Let me preface this by saying that we need the following to be done is something that will run on DOS/Windows (and not Unix) and will not require the purchase of any new software.  I imagine it can probably done with some sort of Scripting language.

We have a fixed width, space delimited text file.  Each line is 803 spaces long.  Space 803 is an indicator that indicates whether the record is a Participant Record (value = 1), or a Detail Record (value = 2).  Each and every Participant Record is immediately followed by some number of Detail Records (at least 1 for each Participant).  

On the Detail Records (2), there is important identifying information in spaces 794-802.  Unfortunately, this data also needs to be placed the Participant Records (1) for index purposes, but does not exist there.

So there are two things we would like to do.  The first is essential, but the second is less important and we can work around it other ways.

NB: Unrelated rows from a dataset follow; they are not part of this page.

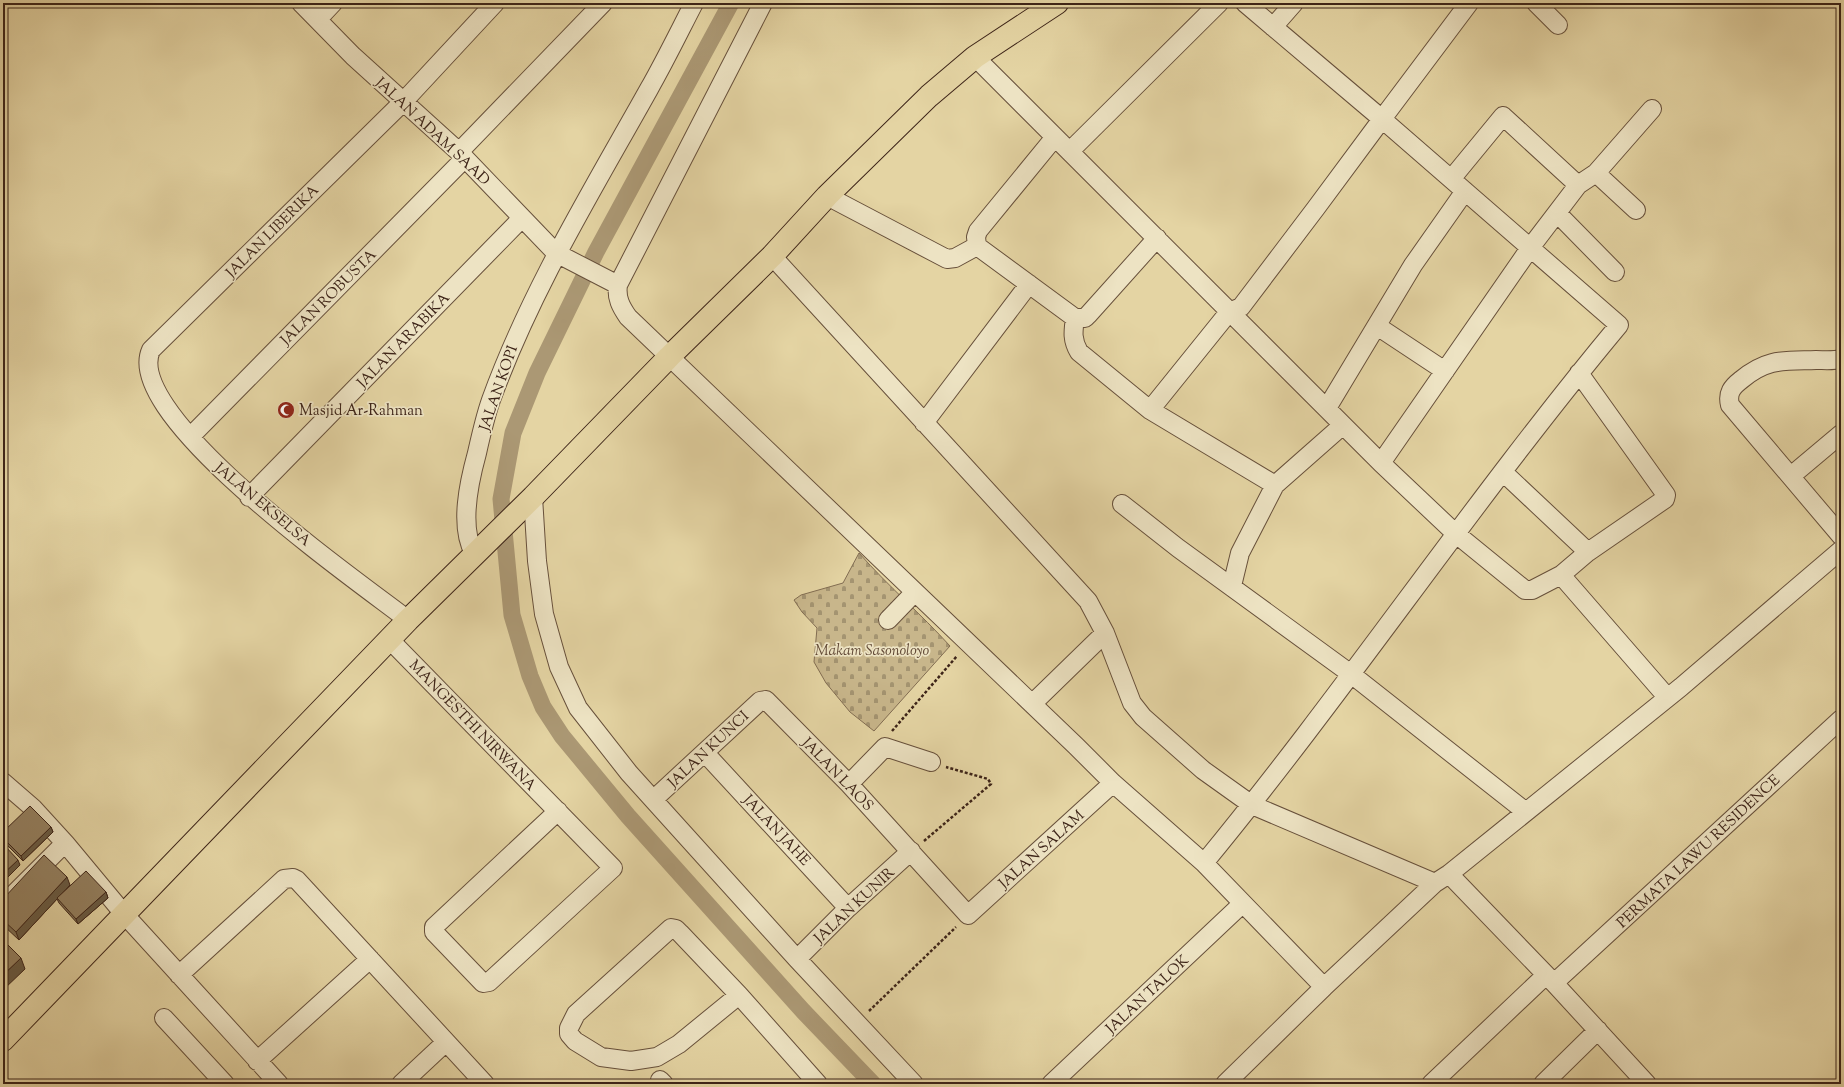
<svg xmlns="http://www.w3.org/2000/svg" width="1844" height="1087" viewBox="0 0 1844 1087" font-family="'Sorts Mill Goudy',serif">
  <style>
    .cemetery { fill: url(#cemetery-stones); stroke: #826d52 }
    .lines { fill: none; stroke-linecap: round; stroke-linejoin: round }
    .canal { stroke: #ab9874; stroke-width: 17 }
    .minor-casing { stroke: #67503b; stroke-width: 20 }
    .major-casing { stroke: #3d2418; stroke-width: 24 }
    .path { stroke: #3d2418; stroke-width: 2.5; stroke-dasharray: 3 2; stroke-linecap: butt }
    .minor { stroke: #ede3c3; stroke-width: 18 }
    .major { stroke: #e4d4a3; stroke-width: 22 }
    .wall { fill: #7f6e53; stroke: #3d2418 }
    .shaded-wall { fill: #685a43; stroke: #3d2418 }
    .building { fill: #948060; stroke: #3d2418 }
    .labels { text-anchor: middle; stroke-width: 3.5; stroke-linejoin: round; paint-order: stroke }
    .street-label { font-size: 15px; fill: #3d2418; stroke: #ede3c3 }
    .poi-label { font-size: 15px; fill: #3d2418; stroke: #ede3c3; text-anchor: start }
    .park-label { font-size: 15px; font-style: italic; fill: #604835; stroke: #ede3c3 }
  </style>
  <defs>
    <pattern id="cemetery-stones" width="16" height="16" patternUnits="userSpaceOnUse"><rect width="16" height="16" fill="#c8b68b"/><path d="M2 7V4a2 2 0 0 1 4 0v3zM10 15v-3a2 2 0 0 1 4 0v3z" fill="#a49471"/></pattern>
  </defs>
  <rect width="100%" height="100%" fill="#e4d4a3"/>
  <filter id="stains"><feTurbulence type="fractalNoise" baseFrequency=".005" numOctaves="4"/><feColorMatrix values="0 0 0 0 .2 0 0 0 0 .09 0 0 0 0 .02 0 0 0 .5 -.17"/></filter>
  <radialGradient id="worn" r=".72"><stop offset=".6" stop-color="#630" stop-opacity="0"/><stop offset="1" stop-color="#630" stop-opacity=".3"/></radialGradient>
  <path class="cemetery" d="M859,553C888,586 921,614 950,646L874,731L850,712L826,683L814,662L817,628L802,612L794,600L801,595L843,583Z"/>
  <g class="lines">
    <path class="canal" d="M731,3L596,252L537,373L513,433L501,499L512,615L530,676L543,707L562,736L628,816L803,1011L873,1084"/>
    <g class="minor-casing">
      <path id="minor" d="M301,3L353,56L459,152L556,253L618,285C616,298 621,307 628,317L1076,746L1113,783L1204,863L1324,987
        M1245,3L1382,119L1469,3
        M1536,3L1558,25
        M318,19L333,3
        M1273,27L1294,3
        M975,57L1381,463L1455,533L1525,590H1532L1561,575L1667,697
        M1055,137L978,231L976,237L977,246L1075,318H1085L1088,315L1157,238
        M1070,151L1219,3
        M459,152L603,3
        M1596,173L1636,210
        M1452,178L1503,116L1578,185
        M827,196L947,259L955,258L977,246
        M1557,213L1615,272
        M772,256L1088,601L1105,633L1132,703L1143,717L1203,770L1252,805L1435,883
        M618,285L763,3
        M1075,318C1073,332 1072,340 1079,352L1150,410L1275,485
        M1377,326L1445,371
        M1841,359C1833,361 1824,360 1816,360C1784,361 1767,358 1741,380C1732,387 1727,393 1730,405L1841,536
        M1327,408L1413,265L1465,191
        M1150,410L1229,312L1241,307L1316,208L1382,119L1619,325C1474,499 1348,688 1204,863
        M924,423L1029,284
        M190,437L465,158
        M1381,463L1530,248L1578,185L1596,173L1652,109
        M1503,472L1588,552
        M1791,476L1841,434
        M249,497L522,218
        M533,497L537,561L544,614L559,667L578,708L629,773L797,959L914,1084
        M1122,504L1178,548L1351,674L1526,812
        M474,553C459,526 469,482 477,453C481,435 485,417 491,400C531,290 592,191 649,89C665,61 679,32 694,3
        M1561,575L1588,552L1665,499L1666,495L1579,373
        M1232,586L1240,553L1275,485L1343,425
        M408,620C359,582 121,416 151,350L403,102L495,3
        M888,620L914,593
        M389,639L613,868L489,982L483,983L434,932V927L558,811
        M1032,704L1105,633
        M705,753L848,908
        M3,782L33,808L65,843L124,914L279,1084
        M849,784L885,747L931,762
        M654,799L760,701L766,700L849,784L968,915L1113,783
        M1449,874L1554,983L1647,1084
        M3,905L65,843
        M797,959L848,908L911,851
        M179,975L284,879L293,878L297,880L485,1084
        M1554,983L1841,719
        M739,995L679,1044L657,1057L631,1061L601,1057L575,1041L569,1034V1028L576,1014L671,928L676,929L680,933L739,995L818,1084
        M164,1018L225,1084
        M257,1061L370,959
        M660,1080L664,1084
        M401,1084L446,1042
        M1051,1084L1242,904
        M1225,1084L1324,987L1435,883L1449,874L1681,687L1841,550
        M1431,1084L1546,975
        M1543,1084L1598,1030"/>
    </g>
    <g class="major-casing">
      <path id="major" d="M3,1040L408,620L533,497L669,357L772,256L827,196L929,96L975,57L1057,3"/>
    </g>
    <path class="path" d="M892,731L957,656
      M924,841L991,784L988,779L946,767
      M869,1011L956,927"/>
    <use href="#minor" class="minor"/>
    <use href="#major" class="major"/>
  </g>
  <path class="wall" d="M51,827L53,832L23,861L3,841V832Z
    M70,885L66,889L106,892L108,898L78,924L59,903L57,899L19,940L3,925V899Z"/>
  <path class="shaded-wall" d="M51,827L53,832L23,861L21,856Z
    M18,860L20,865L3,882V874Z
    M67,877L70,885L19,940L16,932Z
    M106,892L108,898L78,924L76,919Z
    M21,958L25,969L3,990V975Z"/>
  <path class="building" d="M30,806L51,827L21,856L3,838V832Z
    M5,846L18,860L3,874V848Z
    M44,855L67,877L16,932L3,920V899Z
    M86,871L106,892L76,919L57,898Z
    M3,940L21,958L3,975Z"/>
  <defs>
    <g id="mosque-disc" transform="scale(0.9)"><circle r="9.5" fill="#8f2418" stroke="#ede3c3"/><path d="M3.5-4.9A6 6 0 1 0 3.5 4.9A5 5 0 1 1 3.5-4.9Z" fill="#fff"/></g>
  </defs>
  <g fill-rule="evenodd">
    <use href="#mosque-disc" x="286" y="410"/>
  </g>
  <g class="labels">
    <g class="street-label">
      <text transform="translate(433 131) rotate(43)" y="5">JALAN ADAM SAAD</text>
      <text transform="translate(272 231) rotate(-45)" y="5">JALAN LIBERIKA</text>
      <text transform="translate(328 297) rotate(-45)" y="5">JALAN ROBUSTA</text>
      <text transform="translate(403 340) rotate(-46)" y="5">JALAN ARABIKA</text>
      <text transform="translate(498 388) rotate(-71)" y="5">JALAN KOPI</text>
      <text transform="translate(263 504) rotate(40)" y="5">JALAN EKSELSA</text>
      <text transform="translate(473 725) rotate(46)" y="5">MANGESTHI NIRWANA</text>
      <text transform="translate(708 749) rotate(-43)" y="5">JALAN KUNCI</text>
      <text transform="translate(838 774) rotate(46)" y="5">JALAN LAOS</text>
      <text transform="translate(777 830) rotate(47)" y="5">JALAN JAHE</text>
      <text transform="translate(1041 849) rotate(-42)" y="5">JALAN SALAM</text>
      <text transform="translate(1698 851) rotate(-43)" y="5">PERMATA LAWU RESIDENCE</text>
      <text transform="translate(854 905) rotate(-43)" y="5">JALAN KUNIR</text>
      <text transform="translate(1147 994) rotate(-43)" y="5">JALAN TALOK</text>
    </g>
    <g class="poi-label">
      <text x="299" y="415">Masjid Ar-Rahman</text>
    </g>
    <g class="park-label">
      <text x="872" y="655">Makam Sasonoloyo</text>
    </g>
  </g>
  <rect width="1844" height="1087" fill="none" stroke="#e4d4a3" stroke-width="16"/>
  <rect x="4" y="4" width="1836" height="1079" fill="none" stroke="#3d2418" stroke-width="2"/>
  <rect x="8" y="8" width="1828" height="1071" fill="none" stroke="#3d2418"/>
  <rect width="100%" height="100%" filter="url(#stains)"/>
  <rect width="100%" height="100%" fill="url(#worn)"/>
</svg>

1.  We need to add the index from the Detail Records (2) found in spaces  794-802 to the Participant Record (1) in spaces 1-9.  I envision that whis is how it would work logically:  Loop through all the records, when you come to a record with the value of 1 in space 803, copy the value found in spaces 794-802 of the NEXT record, and paste it in spaces 1-9.

2.  After we are finished with Step 1, split the text files into two text files, one that contains all the Participant Records (1), and one that contains all the Detail Records (2).

The goal, after we finish writing script to do this is to program it with a batch file to do this automatically.

Any advice is appreciated.


----------